> _Exercise prompt_
Copy exactly the stretch of data below from the line with "Edges are already sorted or easy to sort" through the line with "optic cables using", including both of those lines.

> _Records provided_

== Segment start ==

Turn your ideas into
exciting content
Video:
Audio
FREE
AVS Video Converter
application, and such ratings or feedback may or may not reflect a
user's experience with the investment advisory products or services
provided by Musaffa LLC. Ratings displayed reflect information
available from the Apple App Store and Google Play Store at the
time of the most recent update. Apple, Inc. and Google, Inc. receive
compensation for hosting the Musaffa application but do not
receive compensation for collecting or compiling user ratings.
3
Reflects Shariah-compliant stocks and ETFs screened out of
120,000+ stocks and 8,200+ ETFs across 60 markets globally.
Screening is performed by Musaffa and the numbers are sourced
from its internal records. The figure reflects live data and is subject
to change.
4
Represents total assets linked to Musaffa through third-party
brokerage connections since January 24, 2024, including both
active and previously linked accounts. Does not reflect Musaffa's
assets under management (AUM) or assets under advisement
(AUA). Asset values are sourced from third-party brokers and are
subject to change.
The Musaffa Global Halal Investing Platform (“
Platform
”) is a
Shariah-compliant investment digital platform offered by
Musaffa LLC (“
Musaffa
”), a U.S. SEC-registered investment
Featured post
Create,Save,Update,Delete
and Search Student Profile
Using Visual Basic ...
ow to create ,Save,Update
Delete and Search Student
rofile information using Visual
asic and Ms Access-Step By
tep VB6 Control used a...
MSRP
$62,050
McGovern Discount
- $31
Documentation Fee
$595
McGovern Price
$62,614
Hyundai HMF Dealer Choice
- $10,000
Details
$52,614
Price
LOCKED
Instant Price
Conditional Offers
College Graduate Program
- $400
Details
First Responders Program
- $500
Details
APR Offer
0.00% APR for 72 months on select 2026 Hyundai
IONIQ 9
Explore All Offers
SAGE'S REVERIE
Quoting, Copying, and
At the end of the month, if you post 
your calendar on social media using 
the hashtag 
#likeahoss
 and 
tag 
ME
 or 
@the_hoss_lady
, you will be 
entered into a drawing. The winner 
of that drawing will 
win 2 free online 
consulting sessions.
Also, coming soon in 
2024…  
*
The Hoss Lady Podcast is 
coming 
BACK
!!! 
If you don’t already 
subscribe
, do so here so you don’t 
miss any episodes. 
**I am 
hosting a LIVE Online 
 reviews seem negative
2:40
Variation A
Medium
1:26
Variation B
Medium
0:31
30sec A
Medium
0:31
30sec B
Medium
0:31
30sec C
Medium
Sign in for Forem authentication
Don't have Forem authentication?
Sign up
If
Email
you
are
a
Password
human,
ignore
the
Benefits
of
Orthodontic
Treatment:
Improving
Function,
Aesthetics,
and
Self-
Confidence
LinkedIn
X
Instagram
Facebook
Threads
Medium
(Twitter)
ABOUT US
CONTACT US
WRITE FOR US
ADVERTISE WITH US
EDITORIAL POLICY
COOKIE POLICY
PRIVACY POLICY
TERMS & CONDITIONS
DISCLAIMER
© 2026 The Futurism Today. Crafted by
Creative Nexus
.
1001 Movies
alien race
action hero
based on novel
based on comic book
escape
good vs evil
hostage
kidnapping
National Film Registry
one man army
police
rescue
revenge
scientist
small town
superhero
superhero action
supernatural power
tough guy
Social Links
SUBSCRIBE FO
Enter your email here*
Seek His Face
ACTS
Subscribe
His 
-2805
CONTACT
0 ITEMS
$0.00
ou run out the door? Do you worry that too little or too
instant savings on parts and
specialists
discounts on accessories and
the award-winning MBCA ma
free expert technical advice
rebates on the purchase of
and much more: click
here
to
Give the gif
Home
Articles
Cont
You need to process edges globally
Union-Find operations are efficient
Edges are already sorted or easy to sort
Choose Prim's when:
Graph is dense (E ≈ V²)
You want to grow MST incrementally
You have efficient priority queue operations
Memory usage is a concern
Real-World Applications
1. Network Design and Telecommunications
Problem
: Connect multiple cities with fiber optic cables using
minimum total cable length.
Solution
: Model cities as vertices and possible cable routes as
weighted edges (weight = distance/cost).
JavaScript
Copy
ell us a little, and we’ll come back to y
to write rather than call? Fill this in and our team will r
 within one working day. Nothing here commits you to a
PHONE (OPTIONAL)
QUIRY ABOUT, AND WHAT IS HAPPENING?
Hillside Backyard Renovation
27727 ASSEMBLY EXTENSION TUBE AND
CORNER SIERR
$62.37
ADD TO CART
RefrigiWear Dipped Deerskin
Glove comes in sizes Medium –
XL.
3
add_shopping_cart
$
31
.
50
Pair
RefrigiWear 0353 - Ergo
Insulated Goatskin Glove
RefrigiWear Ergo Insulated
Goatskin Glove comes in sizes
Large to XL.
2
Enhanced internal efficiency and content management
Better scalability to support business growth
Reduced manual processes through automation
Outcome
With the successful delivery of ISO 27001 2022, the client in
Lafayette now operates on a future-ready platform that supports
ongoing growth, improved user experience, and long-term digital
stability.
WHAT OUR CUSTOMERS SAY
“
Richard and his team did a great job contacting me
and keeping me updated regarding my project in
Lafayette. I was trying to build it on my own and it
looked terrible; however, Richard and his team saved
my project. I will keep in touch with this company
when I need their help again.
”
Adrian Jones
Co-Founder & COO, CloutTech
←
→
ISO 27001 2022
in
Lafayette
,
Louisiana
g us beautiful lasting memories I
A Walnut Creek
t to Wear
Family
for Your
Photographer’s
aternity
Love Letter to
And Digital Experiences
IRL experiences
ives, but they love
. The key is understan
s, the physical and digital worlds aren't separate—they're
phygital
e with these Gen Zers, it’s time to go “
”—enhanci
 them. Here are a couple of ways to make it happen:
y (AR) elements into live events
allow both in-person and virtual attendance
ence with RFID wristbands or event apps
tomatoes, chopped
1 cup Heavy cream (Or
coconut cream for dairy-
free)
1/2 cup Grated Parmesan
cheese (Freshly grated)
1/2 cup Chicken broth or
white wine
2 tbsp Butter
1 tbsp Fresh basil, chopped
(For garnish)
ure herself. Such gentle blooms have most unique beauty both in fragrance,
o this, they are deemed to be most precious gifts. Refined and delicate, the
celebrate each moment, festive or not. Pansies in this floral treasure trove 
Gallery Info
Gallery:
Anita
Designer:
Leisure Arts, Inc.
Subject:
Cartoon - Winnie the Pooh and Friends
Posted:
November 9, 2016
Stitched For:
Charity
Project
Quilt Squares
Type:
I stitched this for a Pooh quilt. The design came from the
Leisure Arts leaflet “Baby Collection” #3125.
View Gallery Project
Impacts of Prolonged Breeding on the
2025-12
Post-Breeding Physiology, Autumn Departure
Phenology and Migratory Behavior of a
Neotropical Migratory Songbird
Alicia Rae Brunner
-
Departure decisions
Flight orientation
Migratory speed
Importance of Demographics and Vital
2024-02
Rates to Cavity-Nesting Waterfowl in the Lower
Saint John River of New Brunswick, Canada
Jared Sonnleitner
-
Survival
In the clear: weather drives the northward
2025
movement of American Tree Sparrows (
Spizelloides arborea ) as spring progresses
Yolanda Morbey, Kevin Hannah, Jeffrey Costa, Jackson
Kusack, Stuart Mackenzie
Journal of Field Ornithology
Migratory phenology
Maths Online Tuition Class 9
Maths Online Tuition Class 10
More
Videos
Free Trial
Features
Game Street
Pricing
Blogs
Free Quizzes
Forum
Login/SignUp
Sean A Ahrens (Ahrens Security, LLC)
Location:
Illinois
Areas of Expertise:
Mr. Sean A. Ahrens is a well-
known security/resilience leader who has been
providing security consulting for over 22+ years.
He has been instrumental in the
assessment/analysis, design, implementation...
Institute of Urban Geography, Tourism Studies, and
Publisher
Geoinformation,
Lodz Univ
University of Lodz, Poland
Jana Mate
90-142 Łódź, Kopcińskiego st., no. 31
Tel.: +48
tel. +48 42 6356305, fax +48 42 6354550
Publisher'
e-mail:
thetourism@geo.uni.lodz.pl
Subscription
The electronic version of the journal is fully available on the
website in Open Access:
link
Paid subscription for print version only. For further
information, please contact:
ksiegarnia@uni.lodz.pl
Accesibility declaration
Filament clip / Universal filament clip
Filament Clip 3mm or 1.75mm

== Segment end ==

> _Answer to the exercise_
Edges are already sorted or easy to sort
Choose Prim's when:
Graph is dense (E ≈ V²)
You want to grow MST incrementally
You have efficient priority queue operations
Memory usage is a concern
Real-World Applications
1. Network Design and Telecommunications
Problem
: Connect multiple cities with fiber optic cables using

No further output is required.